Как в тумане, помню я вечера, проведенные у дедушки, и особенно длинные зимние вечера. Дедушка умел и любил рассказывать сказки, чудесные, нескончаемые сказки-повести, тянувшиеся, словно нити экзотических бус, через много вечеров, а я то дрожа, то весь пылая, но всегда с восторгом слушал его так, как умеют слушать только дети или влюбленные. Мне было уже шесть лет, когда впервые в его безмятежных рассказах зазвучали для меня мрачные ноты. Возможно, это случилось и раньше, но тогда я был слишком мал, чтобы понимать это. В те самые ранние годы дедушка значил для меня так много, что я никогда не сумел бы даже мысленно поставить его рядом с кем-либо из окружавших меня людей. Он был неотъемлемой частью моей жизни так же, как и наше бело-голубое облачное небо и горные леса, в которых я блуждал по целым дням, как вся окружавшая меня природа. Мне кажется, в этом и заключалась разгадка моего отношения к нему: другие взрослые входили в мою жизнь и уходили из нее, а без него я просто не мог представить себя.

Впервые он заговорил со мною об Америке, когда мне было шесть лет. Этих рассказов я не любил и даже боялся. Не потому, что они были очень грустные, — нет, я не был трусом, — а потому, что я не узнавал в эти минуты дедушку: он становился каким-то чужим. Куда-то исчезала широта его жестов, с лица слетала улыбка, спина горбилась. Речь его становилась скупой, медленной; он подбирал слова, стараясь смягчить слишком уж мрачные места.

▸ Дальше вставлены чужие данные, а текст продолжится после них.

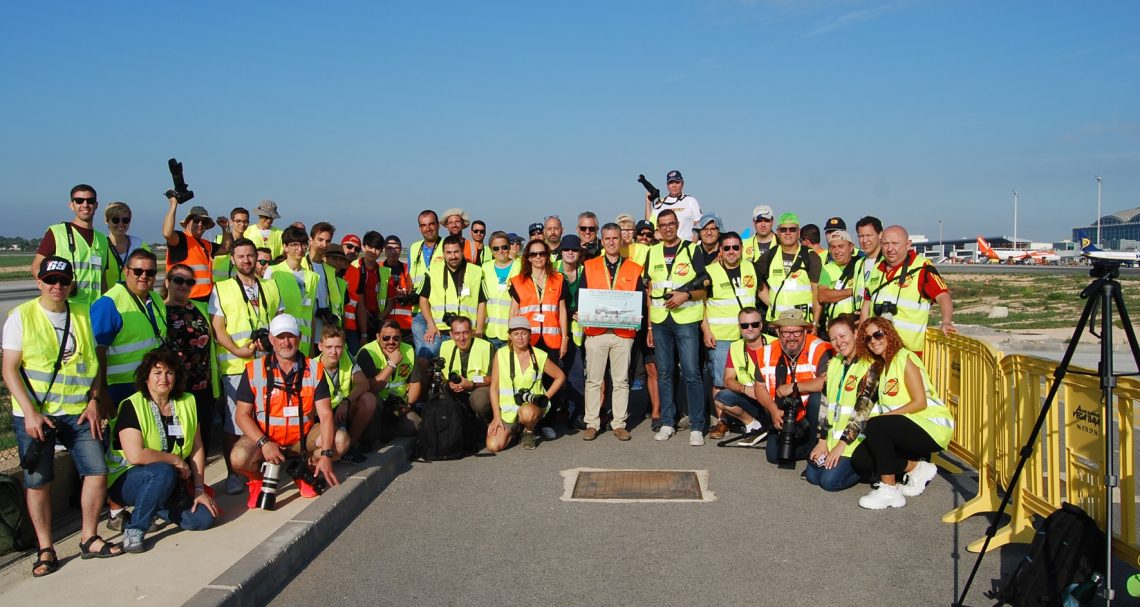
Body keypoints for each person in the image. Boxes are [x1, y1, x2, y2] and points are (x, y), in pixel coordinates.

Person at [4, 256, 122, 575]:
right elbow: (9, 370)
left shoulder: (82, 314)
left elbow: (95, 363)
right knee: (38, 481)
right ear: (40, 282)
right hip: (37, 415)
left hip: (79, 412)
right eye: (51, 280)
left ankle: (89, 537)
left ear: (71, 284)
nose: (57, 286)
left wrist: (95, 399)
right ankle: (46, 548)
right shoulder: (21, 316)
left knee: (97, 470)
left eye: (63, 281)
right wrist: (30, 413)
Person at [106, 349, 218, 552]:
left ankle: (154, 505)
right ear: (146, 377)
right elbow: (135, 454)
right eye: (157, 373)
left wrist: (200, 489)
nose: (164, 378)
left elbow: (197, 446)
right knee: (162, 470)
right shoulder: (132, 405)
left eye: (170, 373)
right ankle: (136, 529)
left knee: (203, 519)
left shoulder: (188, 401)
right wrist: (174, 460)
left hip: (171, 481)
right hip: (127, 479)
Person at [230, 314, 344, 507]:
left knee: (340, 441)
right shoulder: (254, 370)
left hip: (301, 437)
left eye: (290, 336)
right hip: (265, 437)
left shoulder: (314, 369)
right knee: (238, 457)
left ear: (299, 337)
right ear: (272, 340)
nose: (286, 342)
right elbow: (241, 415)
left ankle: (306, 469)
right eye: (280, 337)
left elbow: (325, 415)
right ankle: (258, 479)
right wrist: (264, 443)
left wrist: (325, 455)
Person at [852, 317, 954, 509]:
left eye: (878, 334)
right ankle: (917, 468)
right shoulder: (883, 366)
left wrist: (883, 420)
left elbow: (920, 402)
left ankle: (890, 490)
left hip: (931, 426)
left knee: (877, 425)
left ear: (889, 334)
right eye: (867, 338)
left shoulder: (905, 358)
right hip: (905, 426)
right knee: (861, 461)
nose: (873, 341)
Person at [210, 238, 283, 495]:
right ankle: (234, 473)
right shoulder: (222, 289)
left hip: (265, 363)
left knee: (264, 416)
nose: (247, 260)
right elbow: (218, 329)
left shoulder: (271, 287)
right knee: (234, 422)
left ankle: (262, 464)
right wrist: (237, 350)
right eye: (241, 256)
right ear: (233, 260)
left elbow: (278, 323)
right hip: (236, 365)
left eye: (251, 255)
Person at [644, 208, 708, 445]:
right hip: (661, 321)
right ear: (658, 229)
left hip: (686, 318)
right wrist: (650, 326)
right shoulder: (652, 252)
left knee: (692, 373)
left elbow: (704, 287)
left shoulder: (692, 250)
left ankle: (697, 426)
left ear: (678, 224)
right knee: (664, 374)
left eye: (672, 224)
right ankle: (668, 422)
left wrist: (686, 295)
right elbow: (650, 291)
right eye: (663, 225)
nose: (668, 228)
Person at [580, 223, 644, 441]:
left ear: (621, 240)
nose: (611, 242)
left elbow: (640, 299)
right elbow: (583, 296)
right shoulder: (589, 266)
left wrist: (637, 317)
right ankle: (592, 423)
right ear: (601, 240)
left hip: (623, 333)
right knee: (594, 380)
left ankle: (619, 423)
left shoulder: (634, 268)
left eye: (615, 238)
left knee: (621, 381)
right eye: (607, 238)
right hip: (596, 332)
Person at [805, 314, 876, 492]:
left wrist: (841, 446)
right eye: (833, 339)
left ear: (856, 333)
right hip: (833, 439)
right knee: (813, 477)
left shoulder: (870, 364)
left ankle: (870, 470)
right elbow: (825, 405)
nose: (839, 342)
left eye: (843, 336)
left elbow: (862, 411)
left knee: (829, 482)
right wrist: (822, 441)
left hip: (855, 442)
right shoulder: (835, 363)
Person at [860, 225, 956, 355]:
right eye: (886, 244)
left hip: (908, 352)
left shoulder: (921, 268)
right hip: (876, 349)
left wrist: (946, 321)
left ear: (908, 244)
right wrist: (862, 336)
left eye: (895, 244)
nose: (890, 249)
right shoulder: (877, 268)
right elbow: (867, 304)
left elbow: (943, 296)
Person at [91, 249, 167, 409]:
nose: (144, 276)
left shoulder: (156, 300)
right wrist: (102, 395)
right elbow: (97, 353)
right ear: (126, 271)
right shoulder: (109, 304)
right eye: (138, 271)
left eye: (150, 272)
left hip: (151, 384)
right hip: (120, 387)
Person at [700, 231, 759, 438]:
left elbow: (763, 294)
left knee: (750, 378)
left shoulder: (751, 267)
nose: (732, 251)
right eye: (727, 248)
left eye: (736, 247)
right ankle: (722, 422)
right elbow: (701, 304)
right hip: (721, 336)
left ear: (742, 249)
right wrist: (706, 330)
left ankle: (749, 417)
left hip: (749, 335)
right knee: (719, 381)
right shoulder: (709, 271)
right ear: (720, 251)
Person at [755, 310, 833, 465]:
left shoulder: (820, 348)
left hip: (811, 414)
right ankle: (807, 447)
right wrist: (773, 411)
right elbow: (759, 387)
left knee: (818, 399)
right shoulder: (766, 352)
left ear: (805, 331)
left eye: (797, 332)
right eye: (786, 332)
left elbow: (827, 382)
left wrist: (794, 387)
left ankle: (818, 445)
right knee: (774, 456)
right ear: (778, 332)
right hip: (784, 413)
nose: (791, 337)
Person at [486, 317, 567, 452]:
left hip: (531, 407)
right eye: (516, 334)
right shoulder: (501, 354)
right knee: (493, 446)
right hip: (508, 411)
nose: (520, 338)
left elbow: (560, 376)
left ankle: (529, 430)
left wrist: (545, 398)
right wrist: (496, 417)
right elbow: (494, 388)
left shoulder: (539, 355)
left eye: (524, 333)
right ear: (509, 336)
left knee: (528, 412)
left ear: (529, 335)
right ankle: (515, 430)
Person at [162, 263, 217, 452]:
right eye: (179, 280)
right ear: (167, 282)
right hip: (176, 386)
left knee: (204, 436)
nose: (184, 285)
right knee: (179, 438)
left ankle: (198, 480)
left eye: (189, 282)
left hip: (203, 384)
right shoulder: (159, 310)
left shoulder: (200, 307)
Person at [32, 184, 111, 305]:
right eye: (79, 201)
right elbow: (36, 267)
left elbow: (102, 279)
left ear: (96, 205)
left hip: (94, 309)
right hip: (67, 307)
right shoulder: (57, 232)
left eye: (90, 201)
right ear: (71, 205)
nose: (85, 205)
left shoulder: (102, 239)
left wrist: (105, 305)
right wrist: (57, 287)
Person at [313, 324, 375, 463]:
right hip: (321, 417)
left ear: (344, 346)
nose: (334, 352)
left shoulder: (347, 357)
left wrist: (346, 401)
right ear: (320, 346)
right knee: (337, 441)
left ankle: (349, 447)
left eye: (338, 347)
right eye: (329, 347)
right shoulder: (312, 366)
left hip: (342, 409)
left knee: (369, 399)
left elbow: (363, 383)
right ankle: (314, 457)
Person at [711, 307, 770, 440]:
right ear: (739, 327)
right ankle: (753, 424)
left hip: (772, 397)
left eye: (754, 324)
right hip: (751, 396)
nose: (750, 328)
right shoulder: (735, 347)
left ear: (761, 325)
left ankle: (771, 424)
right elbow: (728, 379)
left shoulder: (775, 343)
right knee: (721, 399)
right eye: (744, 325)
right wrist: (745, 389)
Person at [357, 320, 423, 438]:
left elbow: (415, 383)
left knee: (416, 425)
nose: (391, 342)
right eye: (386, 338)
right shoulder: (367, 352)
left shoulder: (409, 350)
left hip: (398, 404)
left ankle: (388, 430)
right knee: (370, 400)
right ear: (378, 337)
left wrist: (408, 405)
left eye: (396, 338)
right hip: (378, 402)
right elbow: (372, 388)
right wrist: (392, 364)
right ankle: (373, 436)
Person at [420, 234, 486, 351]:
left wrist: (479, 330)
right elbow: (423, 300)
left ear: (462, 251)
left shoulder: (476, 271)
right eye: (449, 253)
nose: (453, 256)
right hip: (440, 330)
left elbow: (482, 303)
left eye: (456, 252)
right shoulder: (433, 270)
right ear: (443, 254)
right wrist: (431, 325)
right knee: (424, 357)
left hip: (466, 332)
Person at [757, 212, 822, 331]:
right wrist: (772, 304)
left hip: (803, 324)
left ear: (799, 232)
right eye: (783, 229)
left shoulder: (811, 257)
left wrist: (815, 323)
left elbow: (816, 293)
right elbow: (755, 281)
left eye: (792, 229)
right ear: (777, 232)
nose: (787, 233)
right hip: (776, 325)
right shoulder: (769, 255)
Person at [509, 238, 568, 361]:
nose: (538, 257)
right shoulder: (518, 281)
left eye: (542, 253)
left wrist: (564, 339)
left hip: (553, 341)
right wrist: (512, 339)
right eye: (533, 254)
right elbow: (513, 313)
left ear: (547, 256)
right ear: (528, 257)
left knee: (553, 378)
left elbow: (562, 312)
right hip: (527, 340)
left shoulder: (559, 280)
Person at [267, 226, 320, 357]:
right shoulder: (273, 272)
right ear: (285, 247)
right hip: (282, 344)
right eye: (294, 244)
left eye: (303, 244)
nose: (300, 249)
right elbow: (269, 310)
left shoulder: (313, 277)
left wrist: (312, 349)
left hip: (305, 345)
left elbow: (311, 314)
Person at [439, 315, 494, 424]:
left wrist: (472, 384)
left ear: (472, 332)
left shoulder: (486, 347)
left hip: (479, 386)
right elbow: (441, 374)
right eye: (457, 333)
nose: (461, 338)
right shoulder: (445, 346)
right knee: (441, 394)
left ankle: (485, 424)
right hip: (454, 387)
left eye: (465, 332)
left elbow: (493, 378)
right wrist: (448, 383)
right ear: (451, 334)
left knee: (479, 400)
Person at [556, 235, 587, 428]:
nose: (570, 252)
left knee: (576, 374)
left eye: (574, 250)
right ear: (561, 251)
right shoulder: (551, 269)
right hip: (555, 328)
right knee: (554, 373)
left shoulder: (586, 271)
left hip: (577, 329)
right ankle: (554, 415)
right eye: (566, 249)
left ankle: (576, 415)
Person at [344, 230, 391, 354]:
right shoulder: (353, 268)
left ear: (381, 251)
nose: (373, 251)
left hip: (374, 321)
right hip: (354, 321)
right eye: (370, 247)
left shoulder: (384, 272)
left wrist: (381, 317)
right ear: (364, 247)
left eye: (377, 248)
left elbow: (391, 299)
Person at [162, 200, 216, 301]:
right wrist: (174, 205)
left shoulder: (206, 244)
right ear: (187, 222)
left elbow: (225, 248)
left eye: (204, 222)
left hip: (205, 298)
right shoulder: (181, 239)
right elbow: (167, 233)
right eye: (196, 220)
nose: (200, 224)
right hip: (185, 298)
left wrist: (225, 229)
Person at [817, 230, 867, 335]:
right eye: (833, 247)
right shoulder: (827, 268)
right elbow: (823, 296)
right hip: (836, 327)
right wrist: (854, 291)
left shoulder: (862, 265)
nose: (837, 251)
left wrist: (835, 294)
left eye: (841, 246)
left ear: (851, 247)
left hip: (858, 325)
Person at [409, 210, 444, 357]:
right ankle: (422, 380)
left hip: (438, 310)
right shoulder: (414, 248)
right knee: (421, 353)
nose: (427, 228)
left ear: (438, 225)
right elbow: (411, 275)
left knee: (435, 352)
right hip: (418, 310)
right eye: (423, 225)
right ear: (419, 228)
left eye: (431, 224)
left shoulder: (446, 246)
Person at [302, 222, 344, 340]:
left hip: (326, 330)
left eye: (327, 241)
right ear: (311, 240)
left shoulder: (329, 271)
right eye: (320, 240)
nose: (324, 244)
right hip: (306, 329)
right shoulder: (300, 266)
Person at [481, 231, 521, 349]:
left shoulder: (521, 267)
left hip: (511, 332)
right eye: (496, 248)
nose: (500, 251)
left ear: (509, 247)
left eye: (504, 247)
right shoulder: (484, 268)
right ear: (491, 250)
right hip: (489, 332)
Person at [645, 170, 702, 240]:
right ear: (667, 185)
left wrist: (693, 245)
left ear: (682, 183)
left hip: (686, 247)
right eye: (671, 182)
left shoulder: (691, 201)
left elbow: (699, 227)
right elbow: (649, 226)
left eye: (677, 182)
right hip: (666, 248)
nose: (674, 185)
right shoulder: (660, 204)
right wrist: (648, 203)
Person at [103, 202, 149, 285]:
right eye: (115, 220)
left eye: (125, 220)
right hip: (108, 296)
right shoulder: (100, 244)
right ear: (106, 221)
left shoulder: (139, 245)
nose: (121, 224)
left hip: (133, 296)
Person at [382, 234, 413, 334]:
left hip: (406, 324)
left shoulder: (408, 269)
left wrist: (406, 294)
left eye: (396, 248)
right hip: (384, 323)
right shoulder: (378, 269)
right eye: (389, 248)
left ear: (400, 250)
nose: (393, 252)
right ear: (384, 250)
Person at [212, 207, 250, 282]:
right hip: (218, 284)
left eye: (245, 221)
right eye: (238, 221)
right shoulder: (218, 240)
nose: (242, 224)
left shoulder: (248, 244)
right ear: (231, 222)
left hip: (236, 285)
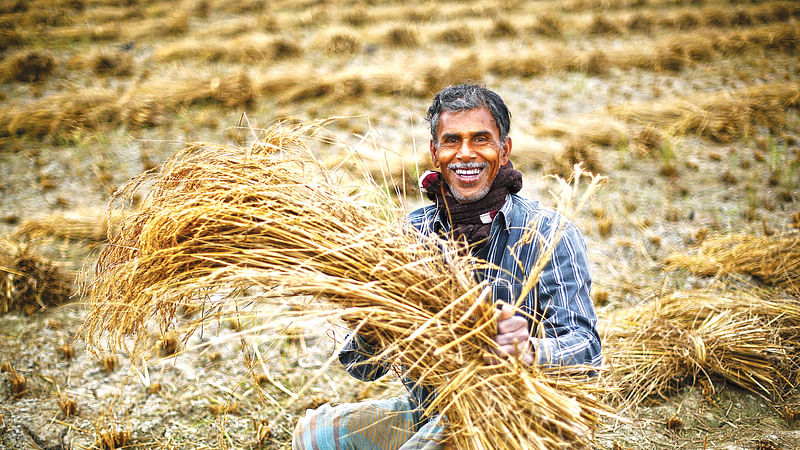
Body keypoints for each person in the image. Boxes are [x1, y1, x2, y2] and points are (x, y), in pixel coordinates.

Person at [292, 84, 601, 450]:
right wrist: (371, 321)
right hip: (433, 409)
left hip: (521, 417)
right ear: (435, 152)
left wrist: (530, 349)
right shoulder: (409, 236)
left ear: (504, 151)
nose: (466, 154)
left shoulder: (549, 233)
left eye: (481, 139)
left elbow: (588, 351)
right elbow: (364, 369)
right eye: (452, 140)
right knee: (314, 437)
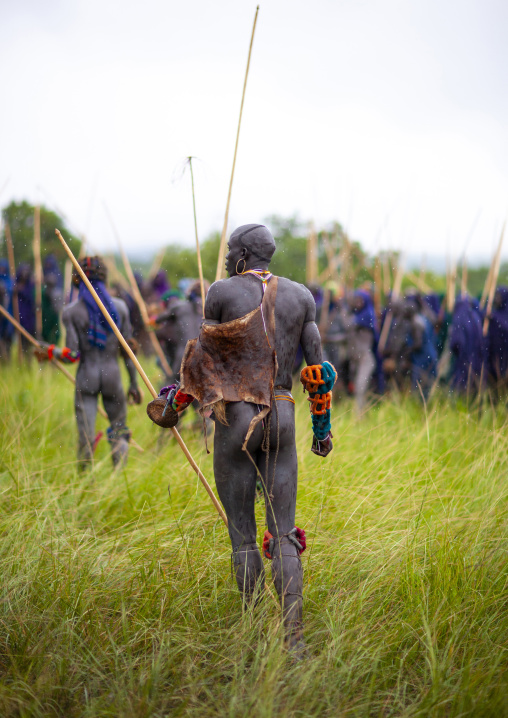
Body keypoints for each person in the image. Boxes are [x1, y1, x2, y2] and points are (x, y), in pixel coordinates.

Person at [149, 224, 334, 653]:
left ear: (243, 255)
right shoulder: (301, 297)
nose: (229, 256)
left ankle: (253, 634)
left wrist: (173, 405)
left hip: (236, 416)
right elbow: (319, 374)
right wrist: (322, 431)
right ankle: (294, 640)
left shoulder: (221, 292)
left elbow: (201, 359)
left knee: (244, 538)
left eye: (232, 250)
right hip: (283, 413)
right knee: (284, 534)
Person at [35, 257, 142, 468]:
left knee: (85, 433)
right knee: (119, 428)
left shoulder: (72, 312)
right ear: (105, 277)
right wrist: (134, 384)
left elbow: (72, 355)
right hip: (113, 377)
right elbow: (127, 352)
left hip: (87, 378)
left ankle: (86, 484)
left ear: (77, 280)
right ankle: (119, 477)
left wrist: (50, 351)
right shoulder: (120, 308)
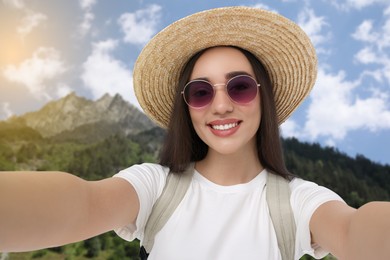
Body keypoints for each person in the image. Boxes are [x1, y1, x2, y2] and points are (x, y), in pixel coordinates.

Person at [0, 6, 389, 260]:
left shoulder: (298, 201)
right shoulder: (155, 187)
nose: (220, 106)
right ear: (187, 108)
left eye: (239, 86)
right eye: (201, 92)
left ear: (262, 97)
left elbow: (354, 230)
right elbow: (83, 203)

Из первого такого рассказа я узнал, что дедушка, выгнанный с фабрики, ездил зайцем по всем штатам и, чтобы не умереть с голоду, работал носильщиком. Потом был какой-то судебный процесс, во время которого дедушку избили так, что у него появилась трещина в позвонке. Она плохо срослась, и дедушке не оставалось ничего другого, как плести циновки из соломы. Может быть, я превратно понял эту историю, но так она запечатлелась у меня в памяти и таким именно являлся мне дедушка в моих снах: мрачным, угрюмым великаном, сидящим среди огромных скирд золотой соломы, из которой он должен был сплести невероятное количество циновок, а не то...

Что должно было означать «не то», я не знаю, но в этом месте сна мне всегда было очень страшно.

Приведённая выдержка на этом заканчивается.